Back to my original mention of Hilary. She came in with a freshly-bathed Benjamin, put him in front of her laptop computer and punched the button to take a picture. What got my attention was his posture—he was holding his head up without support. We had fussed and bothered about his inability to do that for the longest time. He was able to turn his head while lying on his belly which took some muscle to do, but we were always supporting his head while we held him. Maybe we retarded his muscle development by doing so, and it’s really exciting to see him heads-up.

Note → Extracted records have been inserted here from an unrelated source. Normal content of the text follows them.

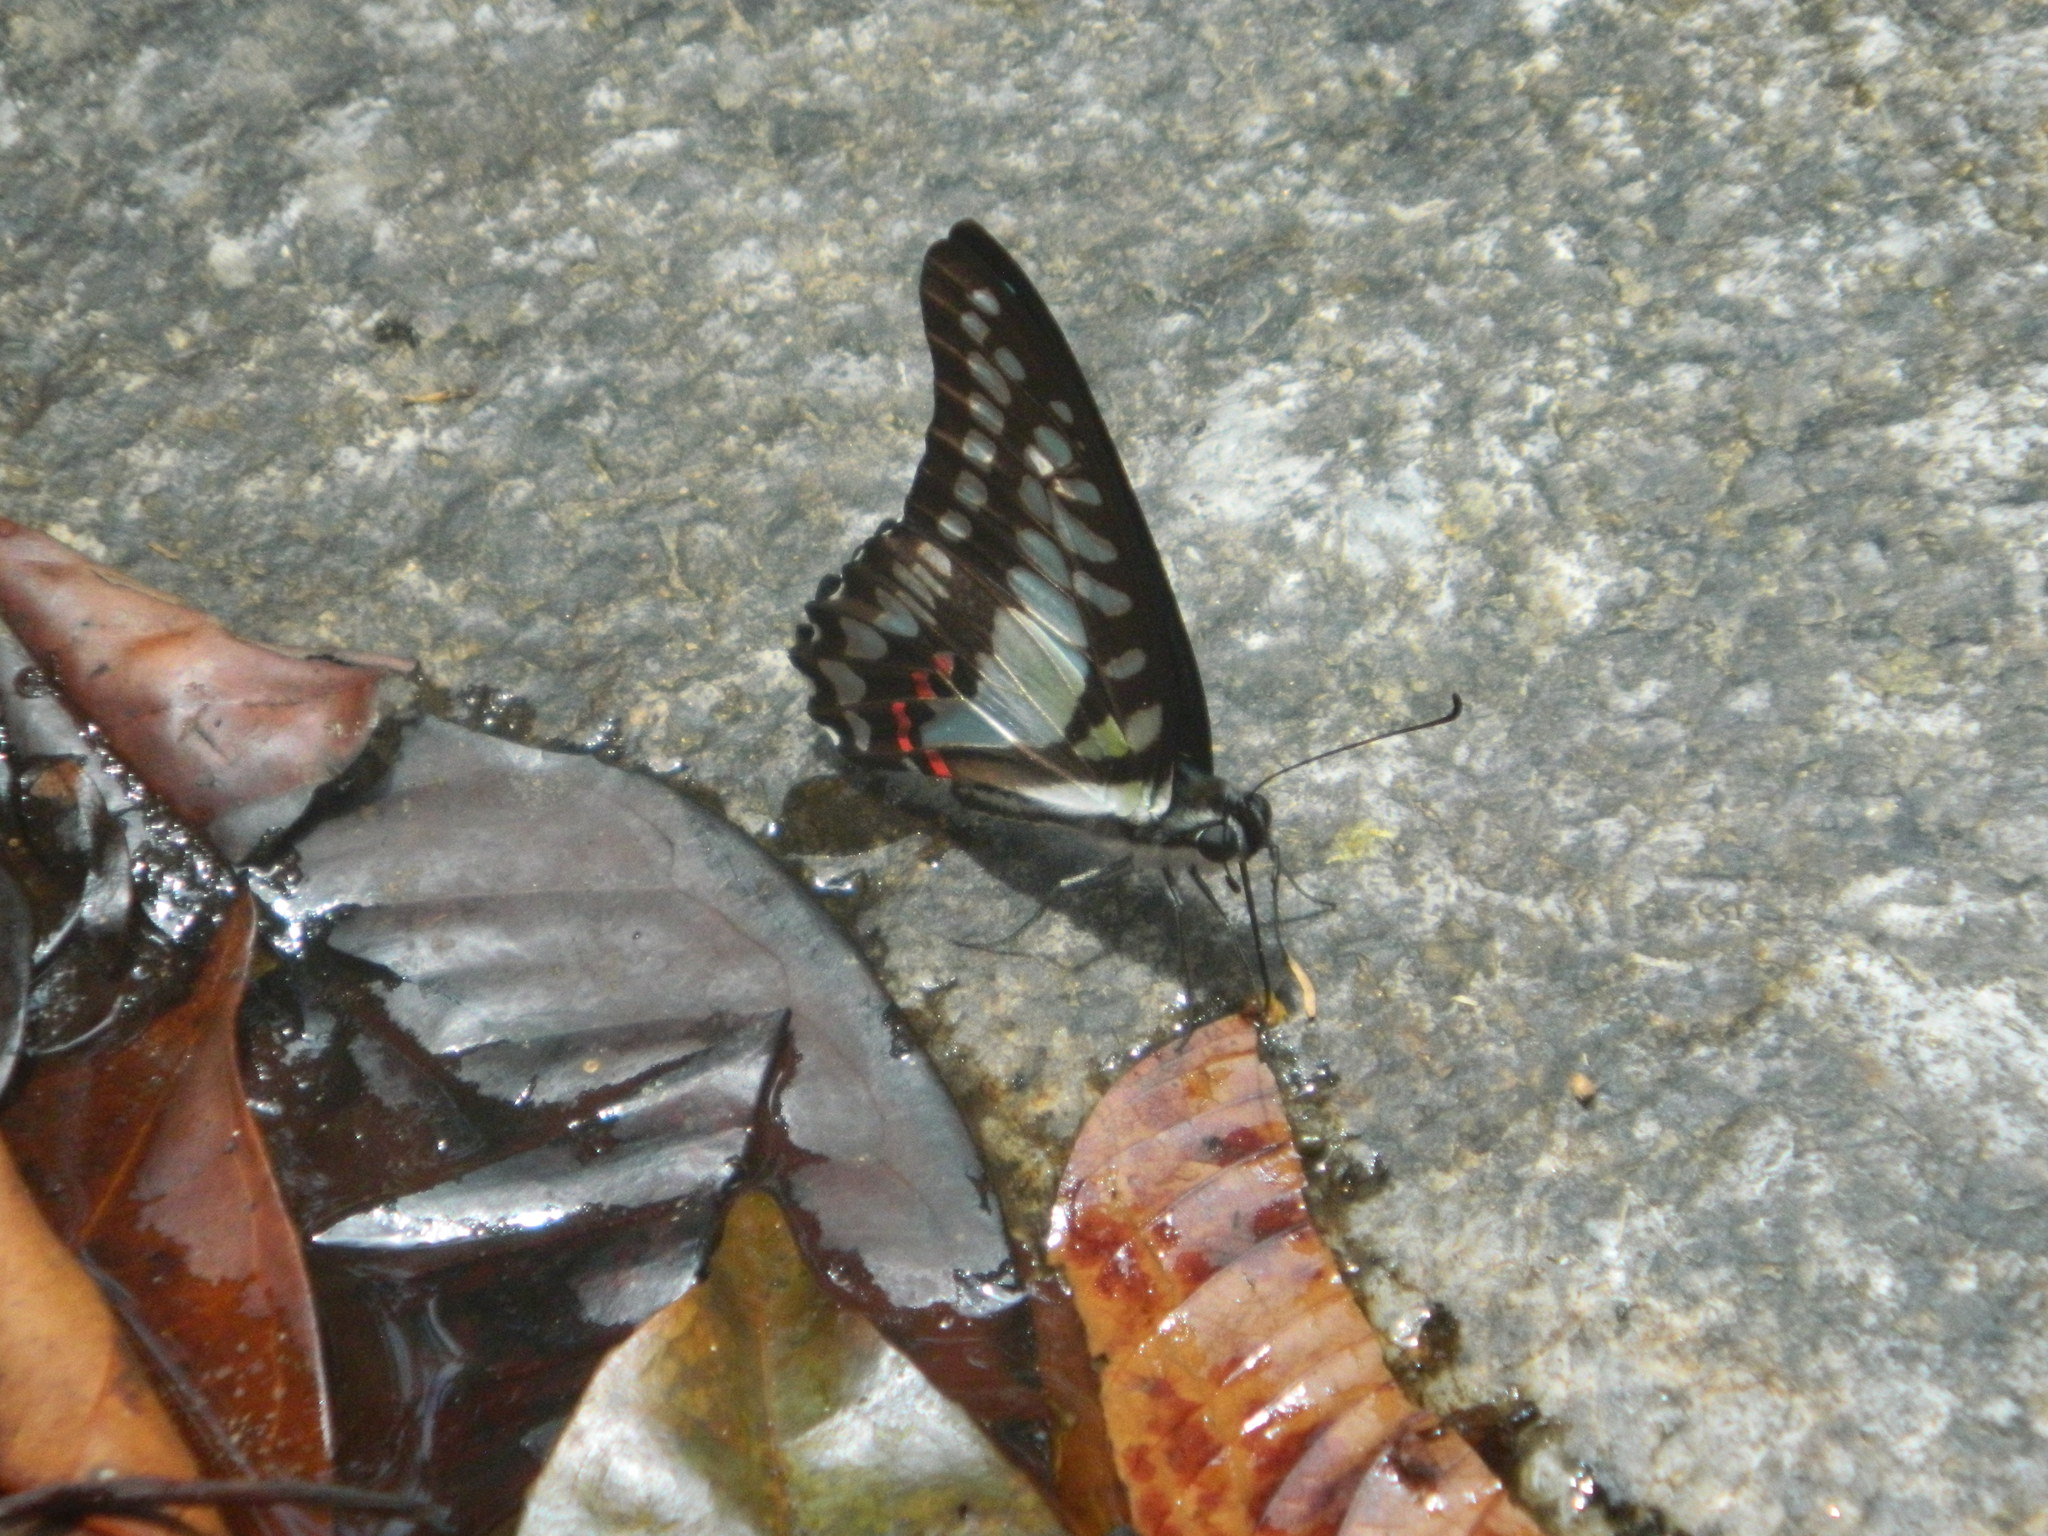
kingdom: Animalia
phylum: Arthropoda
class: Insecta
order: Lepidoptera
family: Papilionidae
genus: Graphium
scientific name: Graphium evemon
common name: Lesser jay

Hilary sent the picture using the lowest resolution possible so I could receive it before I grew a beard and two-foot-long fingernails, so it isn’t up to the quality standard I have set for this high-class blog. But you get the idea. Yay, Ben!
Monday, August 2
The word on the street is that in a couple of years they will have brought high-speed Internet connections to the properties branching out along the line. Imagine that! High-speed Internet in the wilds where the fastest thing now is a frightened wild pig. Currently, due to the recent failure of my medium-speed satellite connection, I have to forgo many of the things I had done prior to that failure. My main job in the summertime is to provide services to people arranging for either a pickup of a food resupply along the John Muir Trail, or an overnight stay at our guest ranch. Trouble is, doing that job requires a moderately fast connection to the remote server where we keep the files. With a telephone modem cruising along at maybe 30 kilobits per second, I could probably grow a world-class Guinness-record beard before I could complete even one inquiry. I could grow a ten-digit set of those grotesque twisting two-foot-long fingernails that were the pride of Chinese royal wives. I could die then reincarnate a dozen or more times, each time exponentially more intelligent and experienced to the point where I would not only rule the world, but the entire galaxy. With the Force behind me, I could even bring back Constitutional government to the United States. (Ha ha. Dream on.)
Oh well. In a couple of years we’ll know the effect of this upgrade. Hang on to your Star Wars action figures; I’ll recognize you and welcome you into the fold.